■ PAGE EXCERPT ■

The race director introduces them—Rick and Dick Hoyt!—and the spectators and 582 runners roar. It's September 2010. Breathe in. Breathe out. The old man's just hoping he can do that all the way to the finish line, that the pillow doesn't come down over his mouth and nostrils again. The gun sounds, and they're rolling: It's a Good Life!... It's a Good Life! ... It's a Good Life! ...

Curse the potholes in the streets of Worcester, Massachusetts. Twenty feet into the Canal Diggers 5K the ruts are jolting the chair, banging Rick's fragile body and making the front wheel crazy. Dick swerves to avoid the potholes, doesn't notice the front tire going flat and slipping off the hub, and they begin gathering speed: It'saGoodLife!It'saGoodLife!It'saGoodLife! ...

The grind of metal on macadam finally reaches his ears. Two hundred yards into the race the old man murmurs an oath and veers onto the sidewalk. He halts and stares at their motionless chair.

The wheels are coming off Team Hoyt. Even Dick's friends and loved ones tell him it's time to face facts: The kid in the chair just had a feeding tube plugged into his gut because liquids keep invading his lungs and increasing the risk of pneumonia. The kid's back is killing him, crying for more surgery because the three rods in it can't keep his spine straight anymore, even when he's not bouncing for hours across roads. Hell, the kid's not a kid anymore, Dick; in nine months he'll be 50. And what about the pusher himself? What about the doctor who says Dick worries so much that he's a stroke waiting to happen? What about the three stents implanted in his arteries after the heart attack in 2003, the carpal tunnel syndrome keeping him awake at night after shoving the chair through nearly 3½ decades of races, the legs so agonizingly tight from pulling and pushing his son through all those 5Ks, 10Ks, half marathons, marathons, triathlons and Ironmans that he tore his meniscus in December, needed surgery in January and ripped a hamstring in his comeback race in March, reducing his training for this Monday's Boston Marathon to hours of trudging in a swimming pool ... and did Dick happen to glance in a mirror at the end of last year's Boston Marathon? Did he see that frightening gray pall?

I told him, that's it, Dick, enough. You've done enough. Cripes, time to pack it in! That's one of his buddies, Pat Forrest.

His body's breaking down. The last couple of Boston Marathons, I didn't think he would finish. He can't go through every barrier. He's walking the fine line between gutsy and foolish. That's the director of the Boston Marathon, Dave McGillivray.

I don't think either of them will make the choice in the end. An outside force will make it. That's the Hoyts' masseuse, Roseanne Longo.

Half the family thinks he's crazy. Dick's sister Arlene.

I don't go to races anymore. I don't want to be there the day it all ends. I don't want to see him lying on that street. Another sister, Barbara.

■ PROBLEMS AND TASKS ■
**a)** Answer these from the Team Hoyt passage:
(i) How many runners were in the race when the Hoyts were introduced?
(ii) In what year did Dick have his heart attack?
(iii) Who is the director of the Boston Marathon?
**b)** Please echo the Team Hoyt passage word for word, starting with "His body's breaking" and going on through "masseuse, Roseanne Longo.".
The material after the Team Hoyt passage was taken from a separate source.

Pose landmark coordinates
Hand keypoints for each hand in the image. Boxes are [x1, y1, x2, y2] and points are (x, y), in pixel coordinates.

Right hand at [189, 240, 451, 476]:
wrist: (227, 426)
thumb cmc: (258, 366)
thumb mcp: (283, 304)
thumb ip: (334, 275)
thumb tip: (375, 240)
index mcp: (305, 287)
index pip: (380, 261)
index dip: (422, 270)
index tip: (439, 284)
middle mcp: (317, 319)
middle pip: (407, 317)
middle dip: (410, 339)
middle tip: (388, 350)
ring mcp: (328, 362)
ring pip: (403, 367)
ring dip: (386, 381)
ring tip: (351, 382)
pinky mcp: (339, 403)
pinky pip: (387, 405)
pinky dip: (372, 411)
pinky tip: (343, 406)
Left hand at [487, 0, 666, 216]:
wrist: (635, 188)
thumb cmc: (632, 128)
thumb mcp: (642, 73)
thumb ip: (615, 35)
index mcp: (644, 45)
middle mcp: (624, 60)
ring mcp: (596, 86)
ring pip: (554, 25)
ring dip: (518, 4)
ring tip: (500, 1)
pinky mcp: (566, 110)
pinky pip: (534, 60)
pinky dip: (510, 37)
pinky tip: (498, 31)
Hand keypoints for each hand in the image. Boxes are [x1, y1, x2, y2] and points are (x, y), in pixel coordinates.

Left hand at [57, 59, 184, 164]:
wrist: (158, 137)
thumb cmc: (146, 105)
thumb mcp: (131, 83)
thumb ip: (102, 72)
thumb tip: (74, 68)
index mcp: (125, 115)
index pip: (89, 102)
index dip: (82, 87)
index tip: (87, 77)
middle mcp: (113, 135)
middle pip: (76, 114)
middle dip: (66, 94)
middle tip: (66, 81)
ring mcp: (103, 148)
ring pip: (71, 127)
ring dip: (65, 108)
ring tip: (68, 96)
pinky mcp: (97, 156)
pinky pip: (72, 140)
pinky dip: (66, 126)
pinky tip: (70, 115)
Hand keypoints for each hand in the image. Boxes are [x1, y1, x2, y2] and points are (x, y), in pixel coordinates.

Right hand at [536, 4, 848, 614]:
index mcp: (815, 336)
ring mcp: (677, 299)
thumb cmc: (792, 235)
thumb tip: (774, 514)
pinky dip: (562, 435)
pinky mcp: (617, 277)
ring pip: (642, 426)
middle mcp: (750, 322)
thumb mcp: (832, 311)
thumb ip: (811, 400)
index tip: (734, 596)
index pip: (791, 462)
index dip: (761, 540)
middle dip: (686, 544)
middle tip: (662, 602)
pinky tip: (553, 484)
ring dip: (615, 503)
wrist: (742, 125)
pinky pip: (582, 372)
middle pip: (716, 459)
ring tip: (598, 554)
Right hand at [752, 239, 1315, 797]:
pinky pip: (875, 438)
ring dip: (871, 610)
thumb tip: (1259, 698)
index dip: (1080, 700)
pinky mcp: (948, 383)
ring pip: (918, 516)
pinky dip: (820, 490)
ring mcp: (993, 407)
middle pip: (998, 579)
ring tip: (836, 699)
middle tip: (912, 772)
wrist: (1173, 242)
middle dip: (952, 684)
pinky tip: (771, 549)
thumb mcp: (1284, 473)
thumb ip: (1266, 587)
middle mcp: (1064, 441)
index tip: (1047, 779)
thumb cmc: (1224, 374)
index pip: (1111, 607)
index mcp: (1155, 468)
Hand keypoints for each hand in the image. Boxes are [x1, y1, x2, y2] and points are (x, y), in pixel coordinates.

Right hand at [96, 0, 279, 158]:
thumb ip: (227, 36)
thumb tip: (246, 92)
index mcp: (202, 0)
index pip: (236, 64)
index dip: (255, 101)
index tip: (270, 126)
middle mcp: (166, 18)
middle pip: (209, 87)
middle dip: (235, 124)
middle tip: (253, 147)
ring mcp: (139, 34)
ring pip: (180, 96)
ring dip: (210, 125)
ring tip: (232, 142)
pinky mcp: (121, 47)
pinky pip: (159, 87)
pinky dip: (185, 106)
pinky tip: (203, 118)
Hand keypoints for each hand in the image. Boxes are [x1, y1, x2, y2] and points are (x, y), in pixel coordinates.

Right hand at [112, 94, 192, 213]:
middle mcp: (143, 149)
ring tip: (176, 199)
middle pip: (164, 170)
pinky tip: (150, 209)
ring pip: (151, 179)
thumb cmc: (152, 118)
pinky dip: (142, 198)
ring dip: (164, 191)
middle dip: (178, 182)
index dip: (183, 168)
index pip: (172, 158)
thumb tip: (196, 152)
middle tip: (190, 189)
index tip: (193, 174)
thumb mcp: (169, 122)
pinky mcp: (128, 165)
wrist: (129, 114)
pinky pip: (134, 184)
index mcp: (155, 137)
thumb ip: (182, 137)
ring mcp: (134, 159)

■ SOLVED TASKS ■
**a)**
(i) 582
(ii) 2003
(iii) Dave McGillivray

**b)**
His body's breaking down. The last couple of Boston Marathons, I didn't think he would finish. He can't go through every barrier. He's walking the fine line between gutsy and foolish. That's the director of the Boston Marathon, Dave McGillivray.

I don't think either of them will make the choice in the end. An outside force will make it. That's the Hoyts' masseuse, Roseanne Longo.